Required action:
Begin at the line with "Brad Nailers" and write out every line after it, exactly, through the last line below, adding nothing.

——

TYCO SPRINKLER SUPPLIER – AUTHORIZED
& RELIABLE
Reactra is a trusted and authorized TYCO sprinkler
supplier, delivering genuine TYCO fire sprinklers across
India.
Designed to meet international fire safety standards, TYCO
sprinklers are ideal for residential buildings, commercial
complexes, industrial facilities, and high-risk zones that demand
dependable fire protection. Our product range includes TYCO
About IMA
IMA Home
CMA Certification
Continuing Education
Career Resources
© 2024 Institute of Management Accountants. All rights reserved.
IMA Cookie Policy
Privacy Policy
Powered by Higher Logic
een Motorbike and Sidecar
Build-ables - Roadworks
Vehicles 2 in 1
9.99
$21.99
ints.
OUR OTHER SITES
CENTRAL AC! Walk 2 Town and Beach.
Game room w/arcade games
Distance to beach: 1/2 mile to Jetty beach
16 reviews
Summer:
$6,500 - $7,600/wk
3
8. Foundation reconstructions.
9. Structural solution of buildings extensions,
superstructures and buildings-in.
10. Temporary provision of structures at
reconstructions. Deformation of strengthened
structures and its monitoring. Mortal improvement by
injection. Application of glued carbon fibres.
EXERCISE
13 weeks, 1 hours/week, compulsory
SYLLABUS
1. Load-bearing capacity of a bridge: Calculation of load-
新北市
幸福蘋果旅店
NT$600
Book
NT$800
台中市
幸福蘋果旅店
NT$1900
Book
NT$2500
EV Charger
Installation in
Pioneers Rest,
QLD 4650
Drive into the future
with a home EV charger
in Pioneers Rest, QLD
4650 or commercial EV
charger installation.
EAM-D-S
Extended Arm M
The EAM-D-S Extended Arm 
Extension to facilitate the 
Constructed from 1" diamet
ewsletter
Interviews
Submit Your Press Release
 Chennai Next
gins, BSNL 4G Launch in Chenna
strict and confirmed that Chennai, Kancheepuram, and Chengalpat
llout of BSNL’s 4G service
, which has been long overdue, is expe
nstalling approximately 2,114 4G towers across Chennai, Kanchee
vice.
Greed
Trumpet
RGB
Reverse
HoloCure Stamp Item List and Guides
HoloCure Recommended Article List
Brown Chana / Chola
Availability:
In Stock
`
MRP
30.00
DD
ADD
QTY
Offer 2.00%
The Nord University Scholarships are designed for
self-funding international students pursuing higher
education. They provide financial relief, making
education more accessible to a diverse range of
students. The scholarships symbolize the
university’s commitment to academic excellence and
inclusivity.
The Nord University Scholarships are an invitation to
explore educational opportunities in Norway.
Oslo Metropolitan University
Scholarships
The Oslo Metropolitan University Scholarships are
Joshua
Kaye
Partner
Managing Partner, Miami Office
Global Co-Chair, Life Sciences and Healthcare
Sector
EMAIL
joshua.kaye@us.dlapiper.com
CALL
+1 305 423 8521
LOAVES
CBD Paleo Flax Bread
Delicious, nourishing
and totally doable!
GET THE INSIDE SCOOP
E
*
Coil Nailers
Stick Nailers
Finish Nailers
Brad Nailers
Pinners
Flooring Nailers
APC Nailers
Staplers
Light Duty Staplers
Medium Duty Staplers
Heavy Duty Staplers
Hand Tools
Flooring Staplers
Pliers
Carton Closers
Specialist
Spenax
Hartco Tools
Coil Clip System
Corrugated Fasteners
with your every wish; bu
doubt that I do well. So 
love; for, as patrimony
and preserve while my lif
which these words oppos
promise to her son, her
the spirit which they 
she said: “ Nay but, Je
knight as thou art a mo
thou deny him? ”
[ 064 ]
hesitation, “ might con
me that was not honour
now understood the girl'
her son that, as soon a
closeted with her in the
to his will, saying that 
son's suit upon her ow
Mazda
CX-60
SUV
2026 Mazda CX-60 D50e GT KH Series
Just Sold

——

Response:
Brad Nailers
Pinners
Flooring Nailers
APC Nailers
Staplers
Light Duty Staplers
Medium Duty Staplers
Heavy Duty Staplers
Hand Tools
Flooring Staplers
Pliers
Carton Closers
Specialist
Spenax
Hartco Tools
Coil Clip System
Corrugated Fasteners
with your every wish; bu
doubt that I do well. So 
love; for, as patrimony
and preserve while my lif
which these words oppos
promise to her son, her
the spirit which they 
she said: “ Nay but, Je
knight as thou art a mo
thou deny him? ”
[ 064 ]
hesitation, “ might con
me that was not honour
now understood the girl'
her son that, as soon a
closeted with her in the
to his will, saying that 
son's suit upon her ow
Mazda
CX-60
SUV
2026 Mazda CX-60 D50e GT KH Series
Just Sold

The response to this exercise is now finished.